→ What is being asked
Transcribe, word for word, every record in the data below.

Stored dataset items
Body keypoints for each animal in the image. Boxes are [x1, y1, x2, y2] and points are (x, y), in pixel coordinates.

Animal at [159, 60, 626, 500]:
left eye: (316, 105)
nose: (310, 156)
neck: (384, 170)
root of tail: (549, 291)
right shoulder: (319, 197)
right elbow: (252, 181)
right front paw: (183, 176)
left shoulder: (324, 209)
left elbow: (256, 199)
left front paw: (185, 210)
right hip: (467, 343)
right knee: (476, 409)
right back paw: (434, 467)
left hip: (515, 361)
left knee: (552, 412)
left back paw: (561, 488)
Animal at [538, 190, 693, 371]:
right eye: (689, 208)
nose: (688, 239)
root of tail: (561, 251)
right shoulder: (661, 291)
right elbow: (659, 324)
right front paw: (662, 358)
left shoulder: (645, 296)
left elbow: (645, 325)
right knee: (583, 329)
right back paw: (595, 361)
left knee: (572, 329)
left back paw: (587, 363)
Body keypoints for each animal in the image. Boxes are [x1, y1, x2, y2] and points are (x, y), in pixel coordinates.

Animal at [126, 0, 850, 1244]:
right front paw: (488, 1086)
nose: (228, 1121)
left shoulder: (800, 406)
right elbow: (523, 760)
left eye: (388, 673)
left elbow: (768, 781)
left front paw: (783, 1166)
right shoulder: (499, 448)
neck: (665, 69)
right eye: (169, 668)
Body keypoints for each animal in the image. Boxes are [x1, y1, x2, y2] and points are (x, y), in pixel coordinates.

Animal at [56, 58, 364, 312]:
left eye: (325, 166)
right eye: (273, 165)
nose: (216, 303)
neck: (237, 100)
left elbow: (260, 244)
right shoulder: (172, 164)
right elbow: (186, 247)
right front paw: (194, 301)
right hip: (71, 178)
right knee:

→ Task result
Body keypoints for each animal in the image. Boxes are [x1, y1, x2, y2] and points are (x, y), in pixel coordinates.

Animal at [159, 60, 626, 500]:
left eye: (316, 105)
nose: (310, 156)
neck: (384, 170)
root of tail: (549, 291)
right shoulder: (319, 197)
right elbow: (252, 181)
right front paw: (183, 176)
left shoulder: (324, 209)
left elbow: (256, 199)
left front paw: (185, 210)
right hip: (467, 343)
right knee: (476, 409)
right back paw: (434, 467)
left hip: (515, 361)
left knee: (552, 412)
left back paw: (561, 488)
Animal at [538, 190, 693, 371]:
right eye: (689, 208)
nose: (688, 239)
root of tail: (561, 251)
right shoulder: (661, 291)
right elbow: (659, 324)
right front paw: (662, 358)
left shoulder: (645, 296)
left elbow: (645, 325)
right knee: (583, 329)
right back paw: (595, 361)
left knee: (572, 329)
left back paw: (587, 363)
Body keypoints for each animal in the image. Boxes are [x1, y1, x2, y2] and points are (x, y), in pixel coordinates.

Animal at [126, 0, 850, 1244]:
right front paw: (488, 1086)
nose: (228, 1121)
left shoulder: (800, 406)
right elbow: (523, 760)
left eye: (388, 673)
left elbow: (768, 781)
left front paw: (783, 1166)
right shoulder: (499, 448)
neck: (665, 69)
right eye: (169, 668)
Body keypoints for each animal in the image. Boxes are [x1, y1, x2, y2] and points are (x, y), in pixel coordinates.

Animal at [56, 58, 364, 312]:
left eye: (325, 166)
right eye: (273, 165)
nose: (216, 303)
neck: (237, 100)
left elbow: (260, 244)
right shoulder: (172, 164)
right elbow: (186, 247)
right front paw: (194, 301)
right hip: (71, 178)
right knee:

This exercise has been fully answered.